:: What the exercise asks ::
Find the string "Mack" in the records. Copy every line it appears in.

:: Data under study ::
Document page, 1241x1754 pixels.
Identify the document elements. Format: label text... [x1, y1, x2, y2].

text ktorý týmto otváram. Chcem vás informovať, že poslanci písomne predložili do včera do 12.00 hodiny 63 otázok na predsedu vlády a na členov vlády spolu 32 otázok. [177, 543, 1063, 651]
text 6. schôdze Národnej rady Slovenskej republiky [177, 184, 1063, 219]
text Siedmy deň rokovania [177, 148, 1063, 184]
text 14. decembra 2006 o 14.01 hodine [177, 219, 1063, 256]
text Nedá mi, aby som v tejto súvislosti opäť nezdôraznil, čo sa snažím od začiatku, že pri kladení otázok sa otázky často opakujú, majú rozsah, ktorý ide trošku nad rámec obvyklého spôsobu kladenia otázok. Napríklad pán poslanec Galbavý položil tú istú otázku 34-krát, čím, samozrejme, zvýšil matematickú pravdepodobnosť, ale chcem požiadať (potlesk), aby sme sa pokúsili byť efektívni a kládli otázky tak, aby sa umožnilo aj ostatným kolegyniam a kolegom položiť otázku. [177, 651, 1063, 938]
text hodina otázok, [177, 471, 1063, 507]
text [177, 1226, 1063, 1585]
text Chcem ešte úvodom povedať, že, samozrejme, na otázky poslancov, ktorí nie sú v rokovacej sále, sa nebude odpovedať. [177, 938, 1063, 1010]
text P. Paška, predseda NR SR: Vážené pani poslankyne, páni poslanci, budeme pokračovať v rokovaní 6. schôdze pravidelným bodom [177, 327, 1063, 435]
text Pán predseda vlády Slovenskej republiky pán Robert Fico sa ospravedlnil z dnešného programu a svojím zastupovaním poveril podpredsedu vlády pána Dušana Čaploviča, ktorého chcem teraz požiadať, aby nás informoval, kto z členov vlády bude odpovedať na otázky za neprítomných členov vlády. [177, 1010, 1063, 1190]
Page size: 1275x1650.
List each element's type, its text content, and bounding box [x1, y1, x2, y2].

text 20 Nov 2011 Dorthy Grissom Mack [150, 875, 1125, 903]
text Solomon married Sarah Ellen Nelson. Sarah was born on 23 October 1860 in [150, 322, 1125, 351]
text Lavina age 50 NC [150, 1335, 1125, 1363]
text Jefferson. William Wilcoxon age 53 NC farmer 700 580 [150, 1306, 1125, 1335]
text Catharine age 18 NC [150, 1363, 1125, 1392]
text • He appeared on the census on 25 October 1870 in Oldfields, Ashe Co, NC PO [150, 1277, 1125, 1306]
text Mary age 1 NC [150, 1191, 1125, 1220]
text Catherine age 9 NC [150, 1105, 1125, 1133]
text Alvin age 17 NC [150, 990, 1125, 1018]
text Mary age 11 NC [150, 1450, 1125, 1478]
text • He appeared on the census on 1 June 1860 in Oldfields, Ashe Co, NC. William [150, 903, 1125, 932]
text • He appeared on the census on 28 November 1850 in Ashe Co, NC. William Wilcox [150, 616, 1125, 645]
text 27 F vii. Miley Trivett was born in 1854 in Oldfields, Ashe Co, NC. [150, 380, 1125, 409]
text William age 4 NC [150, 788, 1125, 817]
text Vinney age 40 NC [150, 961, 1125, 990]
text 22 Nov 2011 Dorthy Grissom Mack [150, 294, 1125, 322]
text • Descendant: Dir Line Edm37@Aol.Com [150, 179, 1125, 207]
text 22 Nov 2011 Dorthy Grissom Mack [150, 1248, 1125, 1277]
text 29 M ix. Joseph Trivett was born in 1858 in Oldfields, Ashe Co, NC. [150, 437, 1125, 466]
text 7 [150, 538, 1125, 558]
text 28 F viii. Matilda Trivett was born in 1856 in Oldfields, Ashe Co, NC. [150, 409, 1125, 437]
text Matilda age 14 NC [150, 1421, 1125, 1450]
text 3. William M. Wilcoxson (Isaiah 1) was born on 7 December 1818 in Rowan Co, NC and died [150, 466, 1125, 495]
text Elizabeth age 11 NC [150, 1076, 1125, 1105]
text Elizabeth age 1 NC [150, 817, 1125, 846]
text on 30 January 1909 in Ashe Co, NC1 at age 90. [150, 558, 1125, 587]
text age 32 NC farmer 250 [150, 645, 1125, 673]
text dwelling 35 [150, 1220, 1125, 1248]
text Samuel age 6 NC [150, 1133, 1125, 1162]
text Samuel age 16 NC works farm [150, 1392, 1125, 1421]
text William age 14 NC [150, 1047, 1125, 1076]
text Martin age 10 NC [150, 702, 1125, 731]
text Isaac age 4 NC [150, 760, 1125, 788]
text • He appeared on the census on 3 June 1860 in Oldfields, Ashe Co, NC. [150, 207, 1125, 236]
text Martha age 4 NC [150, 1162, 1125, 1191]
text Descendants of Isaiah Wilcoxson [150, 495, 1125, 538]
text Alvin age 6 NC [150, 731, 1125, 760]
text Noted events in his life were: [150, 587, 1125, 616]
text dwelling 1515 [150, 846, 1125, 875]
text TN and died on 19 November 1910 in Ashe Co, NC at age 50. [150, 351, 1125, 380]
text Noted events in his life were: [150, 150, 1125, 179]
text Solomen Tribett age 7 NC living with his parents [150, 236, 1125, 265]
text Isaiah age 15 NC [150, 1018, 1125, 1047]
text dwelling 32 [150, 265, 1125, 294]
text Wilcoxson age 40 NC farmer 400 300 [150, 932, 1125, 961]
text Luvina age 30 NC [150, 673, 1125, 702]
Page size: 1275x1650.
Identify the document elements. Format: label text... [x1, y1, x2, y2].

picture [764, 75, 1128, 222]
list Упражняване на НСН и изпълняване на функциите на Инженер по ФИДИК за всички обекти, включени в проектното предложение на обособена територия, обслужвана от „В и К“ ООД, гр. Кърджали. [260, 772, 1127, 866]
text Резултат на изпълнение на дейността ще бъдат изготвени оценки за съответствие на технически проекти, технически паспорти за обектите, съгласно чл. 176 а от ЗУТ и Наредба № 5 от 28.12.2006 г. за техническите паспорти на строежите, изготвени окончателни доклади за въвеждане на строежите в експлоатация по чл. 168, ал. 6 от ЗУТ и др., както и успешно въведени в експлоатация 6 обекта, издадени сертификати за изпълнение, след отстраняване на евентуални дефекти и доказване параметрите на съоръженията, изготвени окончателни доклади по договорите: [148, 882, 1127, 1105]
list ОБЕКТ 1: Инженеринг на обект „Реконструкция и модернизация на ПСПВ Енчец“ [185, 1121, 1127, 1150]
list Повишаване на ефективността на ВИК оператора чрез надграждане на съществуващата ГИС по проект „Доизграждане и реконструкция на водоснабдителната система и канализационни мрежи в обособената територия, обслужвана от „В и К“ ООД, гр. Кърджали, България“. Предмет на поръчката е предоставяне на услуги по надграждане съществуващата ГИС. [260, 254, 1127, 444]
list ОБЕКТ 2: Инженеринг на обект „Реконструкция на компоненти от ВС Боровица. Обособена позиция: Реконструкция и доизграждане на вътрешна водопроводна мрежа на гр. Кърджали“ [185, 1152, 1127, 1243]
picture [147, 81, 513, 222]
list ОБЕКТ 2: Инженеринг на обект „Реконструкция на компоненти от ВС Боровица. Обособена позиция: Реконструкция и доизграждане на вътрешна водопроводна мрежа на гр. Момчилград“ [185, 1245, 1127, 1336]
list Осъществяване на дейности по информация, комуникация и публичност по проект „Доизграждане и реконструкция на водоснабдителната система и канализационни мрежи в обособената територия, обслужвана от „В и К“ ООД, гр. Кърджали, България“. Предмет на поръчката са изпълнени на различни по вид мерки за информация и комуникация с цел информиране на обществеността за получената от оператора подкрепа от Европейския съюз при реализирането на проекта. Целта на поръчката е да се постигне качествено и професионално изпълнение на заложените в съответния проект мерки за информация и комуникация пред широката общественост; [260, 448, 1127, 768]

:: Your response ::
text 20 Nov 2011 Dorthy Grissom Mack [150, 875, 1125, 903]
text 22 Nov 2011 Dorthy Grissom Mack [150, 294, 1125, 322]
text 22 Nov 2011 Dorthy Grissom Mack [150, 1248, 1125, 1277]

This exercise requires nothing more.